Menuju Pengelolaan Sampah yang Lebih Baik
Kesadaran publik mengelola sampah cenderung minim. Pemanfaatan kembali sampah hanya dilakukan 19,3 persen responden.
Sampah masih menjadi masalah laten di Indonesia. Sebagai negara dengan jumlah penduduk mencapai 270 juta jiwa, Indonesia termasuk negara dengan produksi sampah terbesar di dunia. Kementerian Lingkungan Hidup dan Kehutanan (KLHK) mencatat penduduk Indonesia memproduksi 69,2 juta ton timbulan sampah nasional tahun 2022.
Jutaan ton sampah yang dihasilkan tiap tahun tanpa pengelolaan yang baik turut mendegradasi lingkungan hidup. Sampah menyebabkan banyak kasus penyakit, penurunan kualitas tanah dan air karena pencemaran, hingga kerugian ekonomi yang tak sedikit.
Dari berbagai jenis sampah, salah satu yang terbesar dan sangat sulit terurai adalah sampah plastik. Sebanyak 18 persen dari 69,2 juta ton timbulan sampah tahun 2022 merupakan sampah plastik.

→ Catatan data:
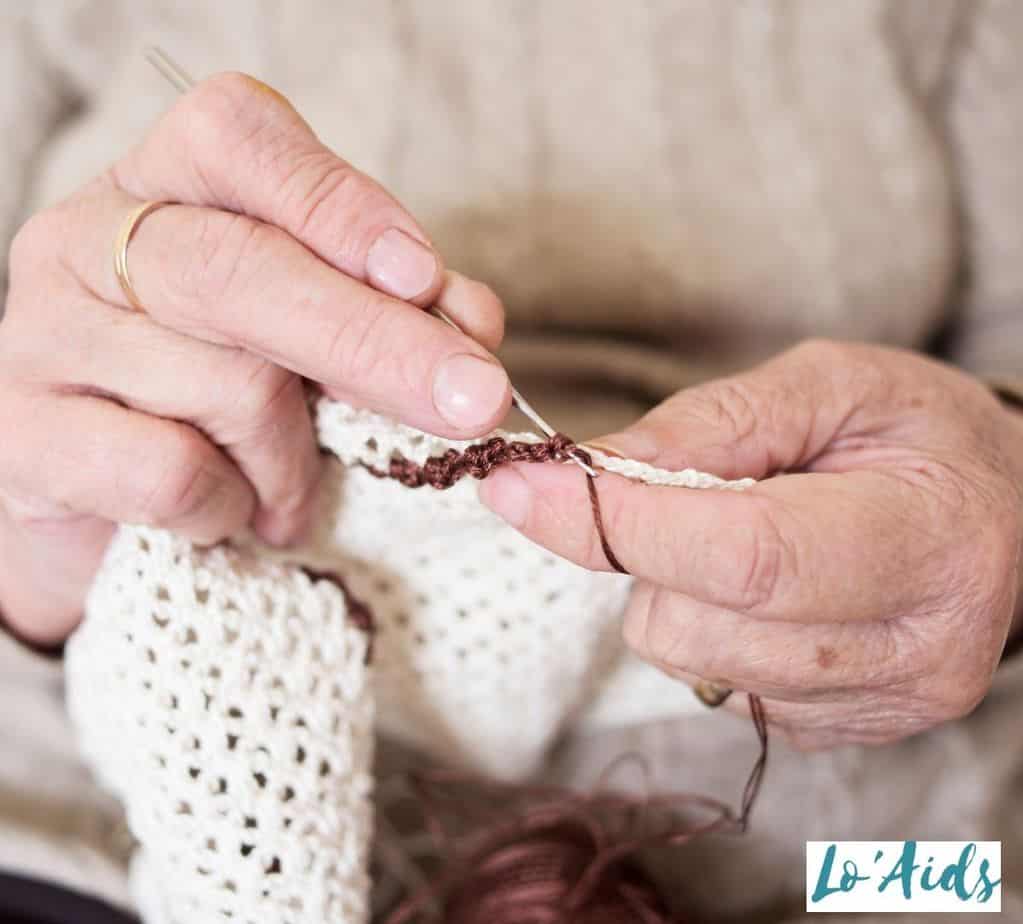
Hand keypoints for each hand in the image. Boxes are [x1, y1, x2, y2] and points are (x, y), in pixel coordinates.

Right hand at [0, 72, 509, 644]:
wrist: (104, 503)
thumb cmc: (223, 400)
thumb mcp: (310, 336)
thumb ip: (388, 309)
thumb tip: (470, 317)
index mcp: (164, 185)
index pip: (238, 139)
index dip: (339, 205)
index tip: (425, 278)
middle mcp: (89, 239)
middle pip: (243, 271)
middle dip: (378, 346)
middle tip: (473, 402)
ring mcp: (43, 334)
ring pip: (226, 385)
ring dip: (294, 461)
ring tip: (294, 493)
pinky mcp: (21, 436)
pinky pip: (169, 473)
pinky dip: (229, 507)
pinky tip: (230, 513)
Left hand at [480, 340, 1022, 748]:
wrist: (1002, 516)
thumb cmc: (918, 435)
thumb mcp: (835, 384)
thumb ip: (716, 421)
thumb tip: (597, 467)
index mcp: (927, 543)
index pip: (744, 555)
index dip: (618, 522)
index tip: (520, 483)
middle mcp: (909, 650)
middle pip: (698, 624)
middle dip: (645, 552)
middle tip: (686, 491)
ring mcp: (875, 709)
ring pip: (689, 664)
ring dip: (672, 591)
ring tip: (737, 532)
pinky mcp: (837, 734)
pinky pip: (711, 689)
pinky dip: (705, 628)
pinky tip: (760, 589)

→ Cara Mengerjakan: Dari teks tentang pengelolaan sampah, sebutkan semua akibat sampah yang tercantum dalam kalimat berawalan "Sampah menyebabkan". Catatan data tersebut merupakan bahan tersendiri yang terpisah dari teks.

→ Jawaban:
- Banyak kasus penyakit
- Penurunan kualitas tanah dan air karena pencemaran
- Kerugian ekonomi yang tak sedikit